# [WHAT YOU HAVE TO DO]
In the page extract on runtime power management, what two other names are given for system suspend and hibernation?

# [PAGE EXTRACT]
562	Namely, during the initialization the driver can make sure that the runtime PM
563	status of the device is 'active' and call pm_runtime_forbid().  It should be
564	noted, however, that if the user space has already intentionally changed the
565	value of /sys/devices/.../power/control to "auto" to allow the driver to power
566	manage the device at run time, the driver may confuse it by using
567	pm_runtime_forbid() this way.
568	
569	6. Runtime PM and System Sleep
570	
571	Runtime PM and system sleep (i.e., system suspend and hibernation, also known
572	as suspend-to-RAM and suspend-to-disk) interact with each other in a couple of
573	ways.  If a device is active when a system sleep starts, everything is
574	straightforward.  But what should happen if the device is already suspended?
575	
576	The device may have different wake-up settings for runtime PM and system sleep.
577	For example, remote wake-up may be enabled for runtime suspend but disallowed
578	for system sleep (device_may_wakeup(dev) returns 'false').  When this happens,
579	the subsystem-level system suspend callback is responsible for changing the
580	device's wake-up setting (it may leave that to the device driver's system
581	suspend routine).  It may be necessary to resume the device and suspend it again
582	in order to do so.  The same is true if the driver uses different power levels
583	or other settings for runtime suspend and system sleep.
584	
585	During system resume, the simplest approach is to bring all devices back to full
586	power, even if they had been suspended before the system suspend began.  There
587	are several reasons for this, including:
588	
589	  * The device might need to switch power levels, wake-up settings, etc.
590	
591	  * Remote wake-up events might have been lost by the firmware.
592	
593	  * The device's children may need the device to be at full power in order
594	    to resume themselves.
595	
596	  * The driver's idea of the device state may not agree with the device's
597	    physical state.  This can happen during resume from hibernation.
598	
599	  * The device might need to be reset.
600	
601	  * Even though the device was suspended, if its usage counter was > 0 then most
602	    likely it would need a runtime resume in the near future anyway.
603	
604	If the device had been suspended before the system suspend began and it's
605	brought back to full power during resume, then its runtime PM status will have
606	to be updated to reflect the actual post-system sleep status.  The way to do
607	this is:
608	
609		pm_runtime_disable(dev);
610		pm_runtime_set_active(dev);
611		pm_runtime_enable(dev);
612	
613	The PM core always increments the runtime usage counter before calling the
614	->suspend() callback and decrements it after calling the ->resume() callback.

# [DATA TO EXAMINE]
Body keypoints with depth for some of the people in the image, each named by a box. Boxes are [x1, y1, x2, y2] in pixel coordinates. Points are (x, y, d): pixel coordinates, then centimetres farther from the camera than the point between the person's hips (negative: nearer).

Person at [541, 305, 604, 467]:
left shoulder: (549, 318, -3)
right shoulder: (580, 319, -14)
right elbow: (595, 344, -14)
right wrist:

--

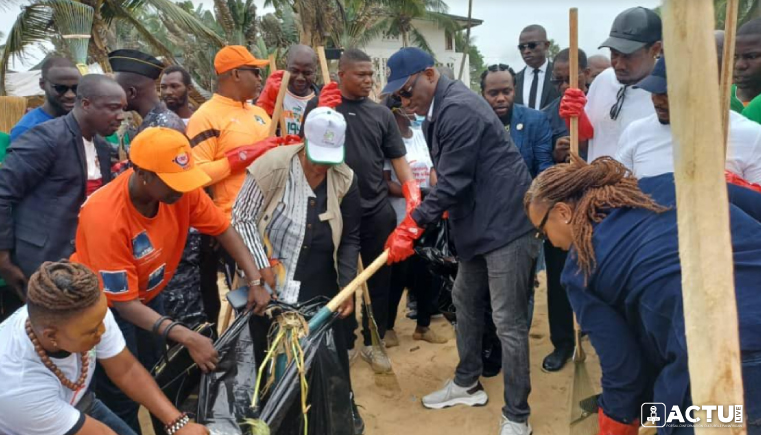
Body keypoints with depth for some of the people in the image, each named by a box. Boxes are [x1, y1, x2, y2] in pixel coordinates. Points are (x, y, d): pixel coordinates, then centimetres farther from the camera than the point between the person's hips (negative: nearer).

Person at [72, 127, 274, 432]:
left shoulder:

# [ANSWER TO THE EXERCISE]
Suspend-to-RAM and suspend-to-disk.